Is there a workaround? 
The only legal way an investment manager can avoid the carried interest re-characterization is to personally invest his own money in his hedge fund. The bill contains “abuse provisions” to protect the Treasury from inappropriate behavior, and specifically says loans can’t be used to make cash investments. The new health care tax law beefed up tax avoidance scheme rules that make this type of behavior very dangerous for a taxpayer.

Closing the S-corp loophole
In the past, investment managers for funds and managed accounts have reduced the SE tax on advisory fee income with an S-corp tax vehicle. The IRS knows S-corps are used in this manner and it insists on reasonable compensation to the owner/manager to pay some SE or payroll taxes. Guidelines suggest that the 30 percent is “reasonable,” which means the owner saves the SE tax on the remaining 70 percent of fee income. 
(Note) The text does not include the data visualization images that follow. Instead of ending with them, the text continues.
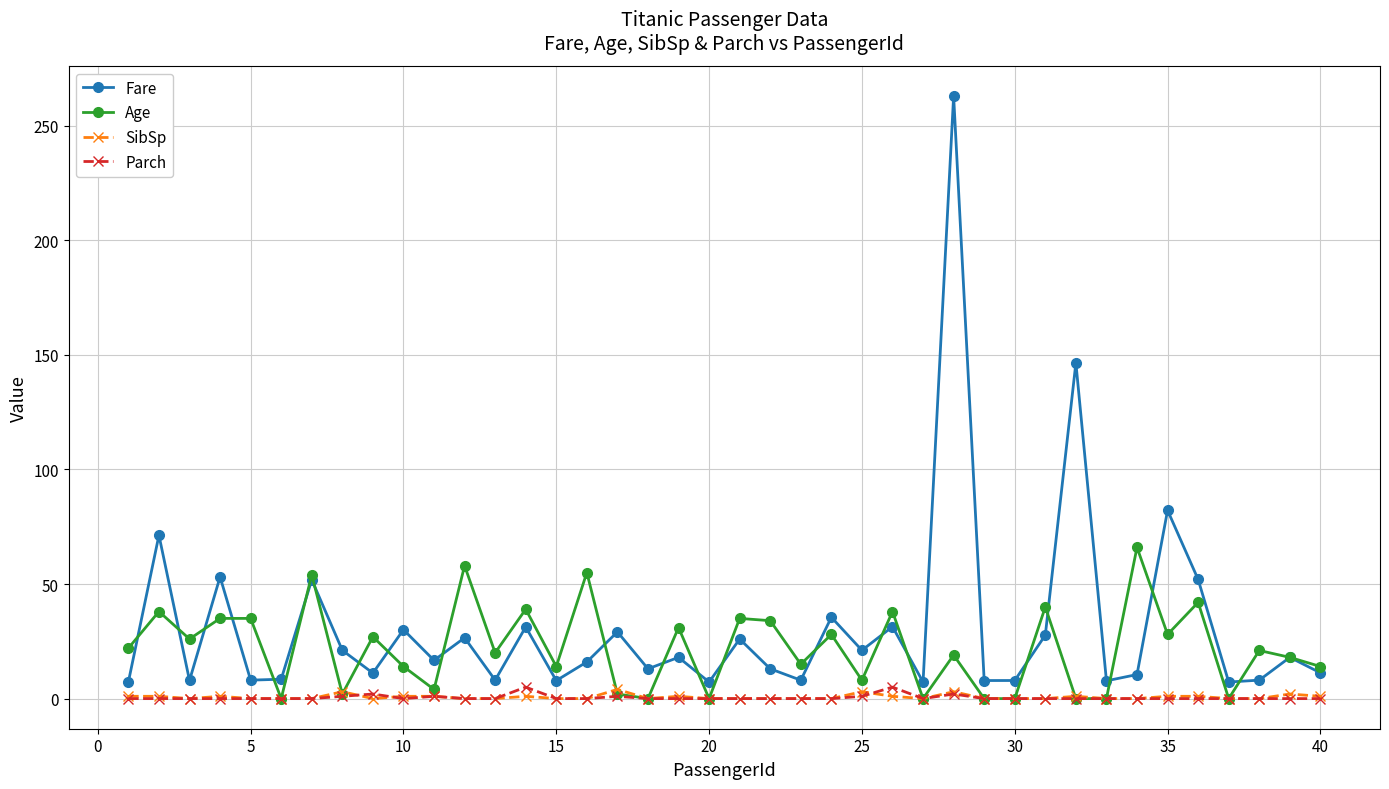

What is the difference between the maximum and minimum values in the Parch series?

5.0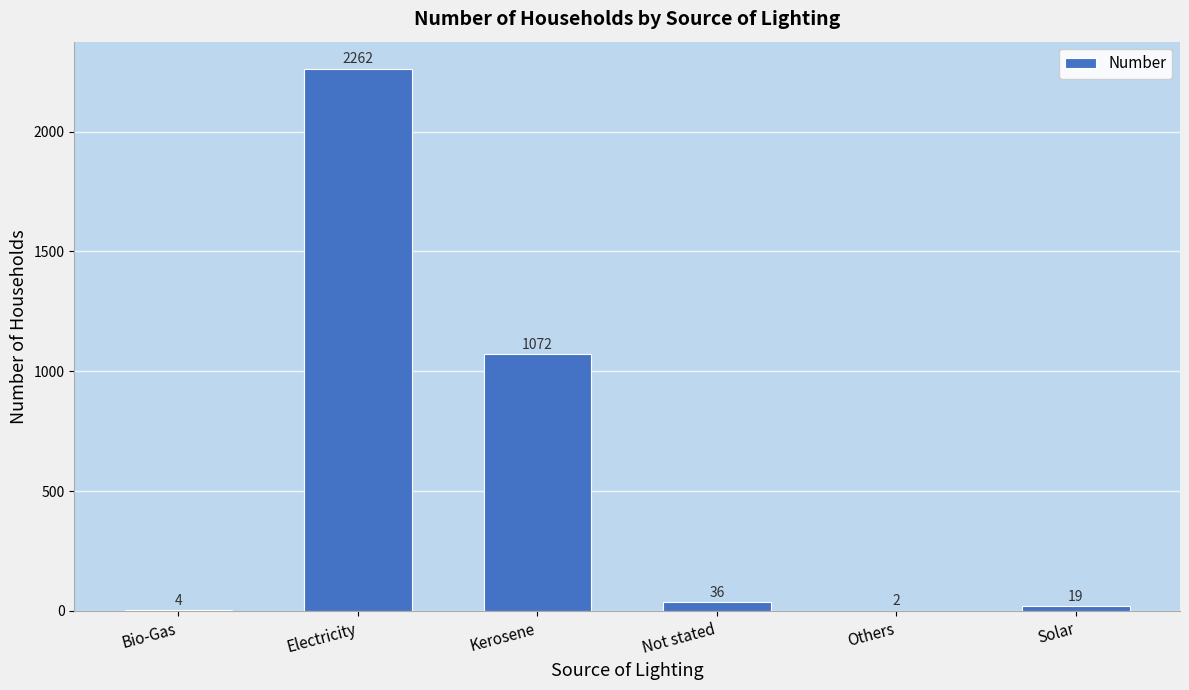

What is the maximum value shown in the chart?

2262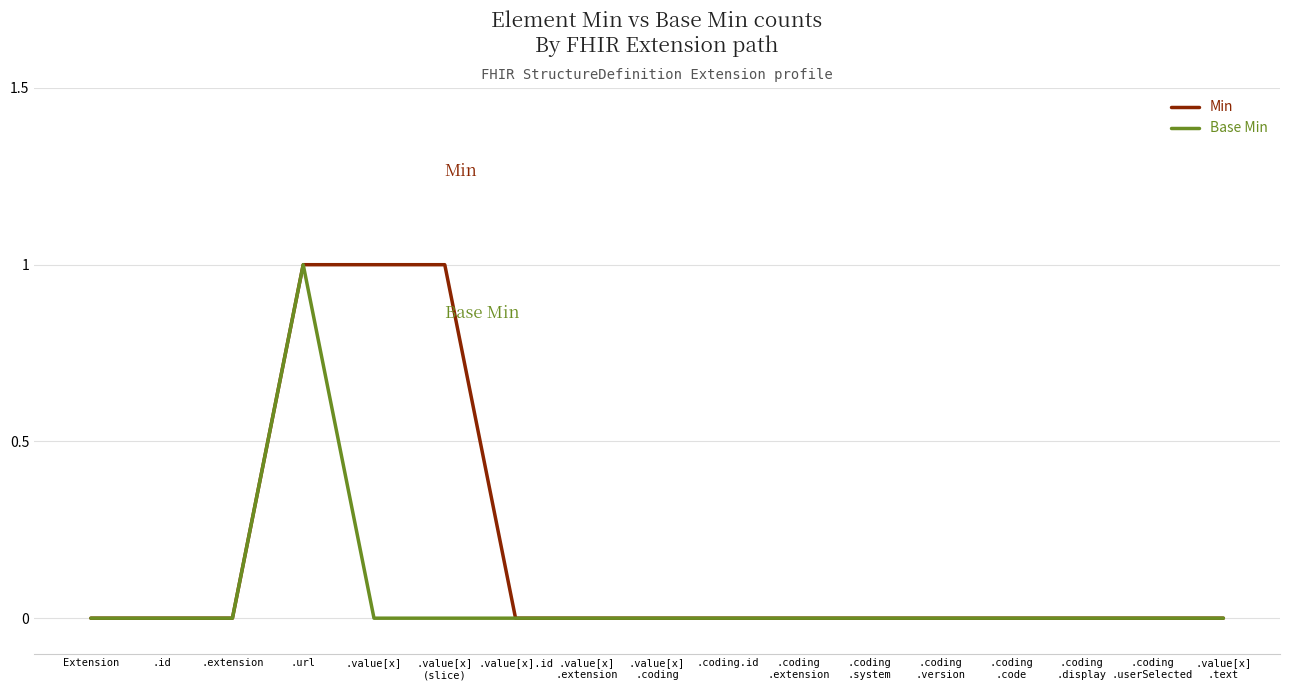

Is it true that Base Min equals 0 at Extension?

True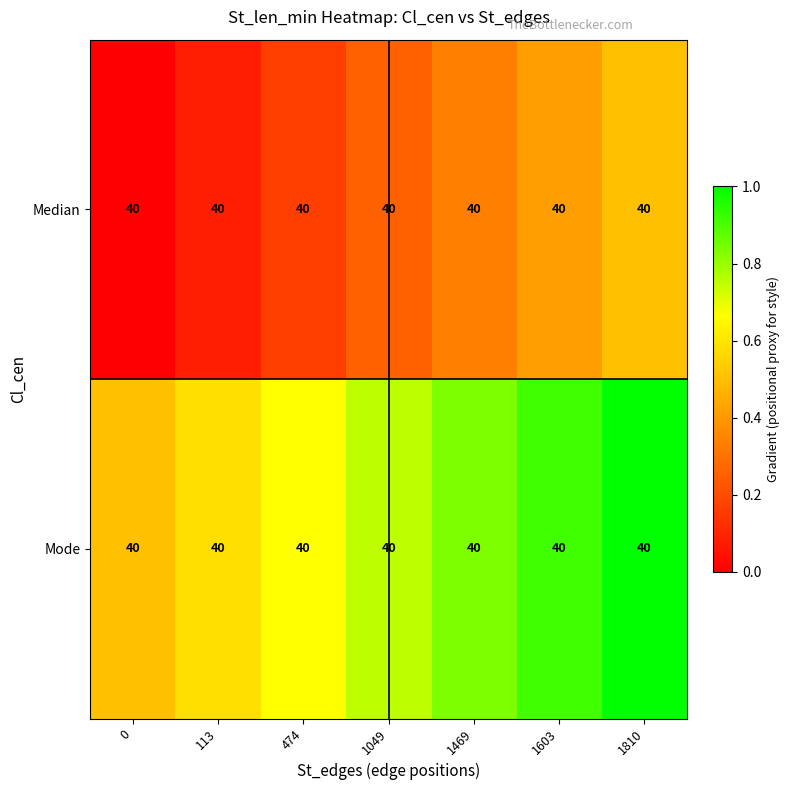

The Mode series shows 0.8 at 0. True or false?

False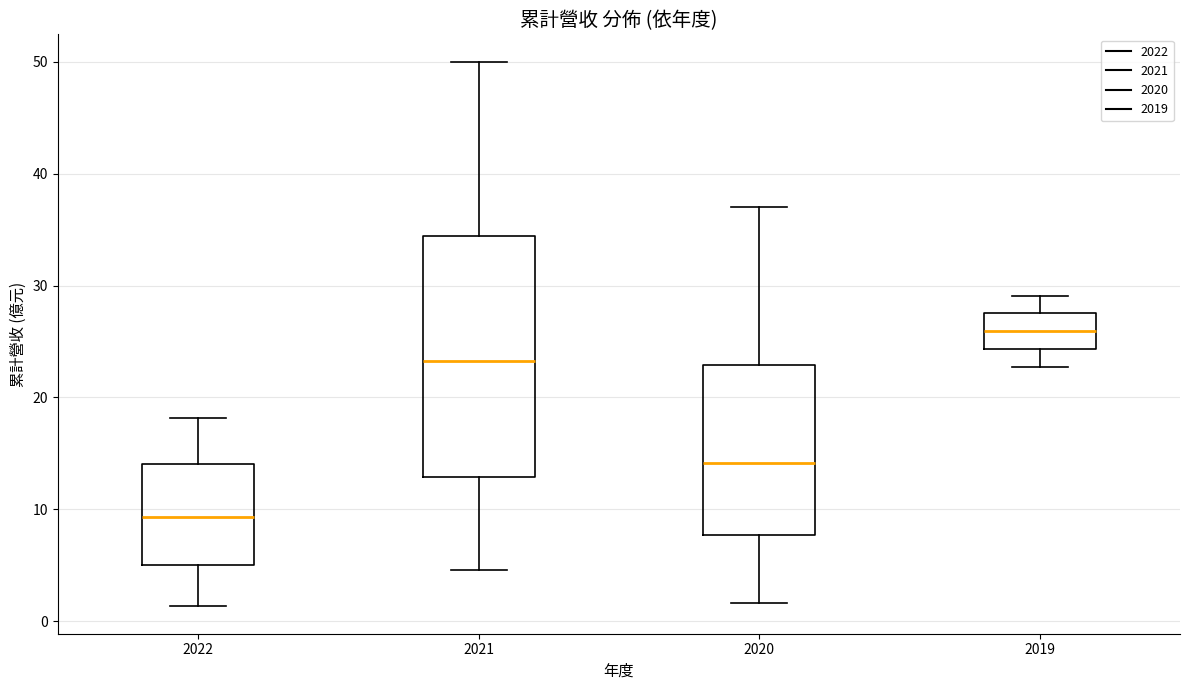

Comparing the boxes themselves (not the whiskers), which one is the tallest?

2021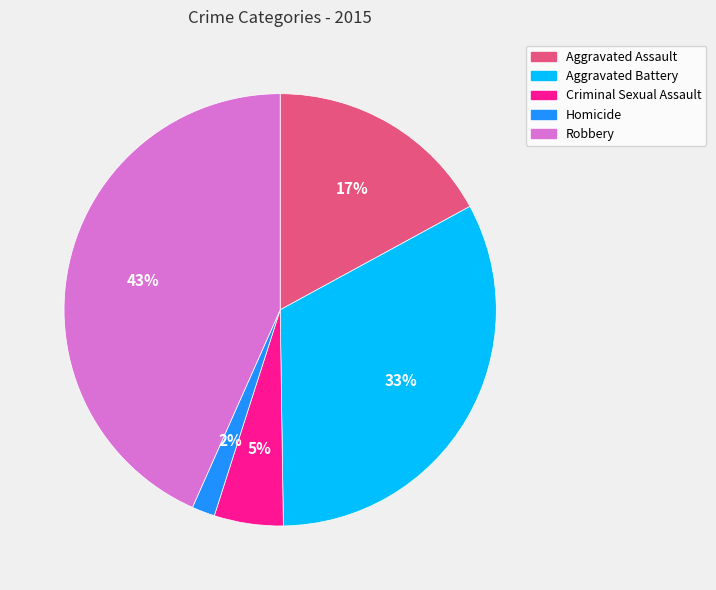

The Robbery slice represents 43% of the pie. True or false?

True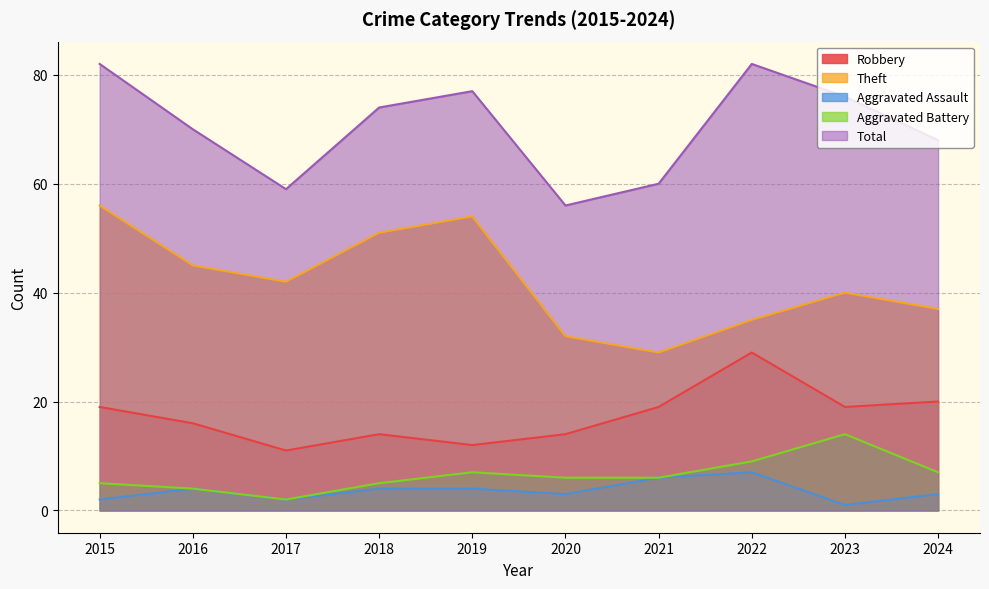

Does the chart display data point markers on the line(s)?

No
Before you get too excited at the prospect of using an S-corp to reduce SE tax on the repeal of carried interest, here’s the bad news. The new bill has proposed to repeal the S-corp SE tax loophole. According to Thomson Reuters, “… the bill would address the situation where service professionals have been avoiding Medicare and Social Security taxes by routing their self-employment income through a corporation where (1) an S corporation is engaged in a professional service business that principally based on the reputation and skill of 3 or fewer individuals or (2) an S corporation is a partner in a professional service business.” 

It appears Congress wants to close the SE tax loophole for smaller companies — one-person professionals who use the S-corp to avoid payroll. Many small investment managers have less than three people, but larger ones might not be affected here. Unless, Congress hangs their hat on “principally based on the reputation and skill of 3 or fewer individuals.” Even some of the larger investment managers have their reputation based on a few key managers.

Investment managers affected by this change may as well remain in an LLC structure filing partnership tax returns, which is usually preferred by their attorneys for governance reasons. Partnership returns are also better than S-corp tax returns. The owner/manager can use administration fees rather than payroll which have added compliance costs. Partnerships can use special tax allocations to owners, whereas S-corps may not. 

Better than a FTT
These tax changes will collectively raise the income tax bills of profitable investment managers. It’s unfortunate, but better than a nasty, industry-killing financial-transaction tax. A FTT is the worst-case scenario for traders, so its absence from this legislation is something to be thankful for. But I don’t trust governments in today’s “meltdown” environment. Bank taxes and/or a potential FTT is being coordinated on a G-20 level and it may be absent from this legislation for that reason too. The Administration wants a bank “fee” (i.e., tax) and they have said no to a global FTT. 

Looking on the bright side, these financial regulations and tax changes should bring more market volatility, so hopefully traders can make back some of the extra costs in trading.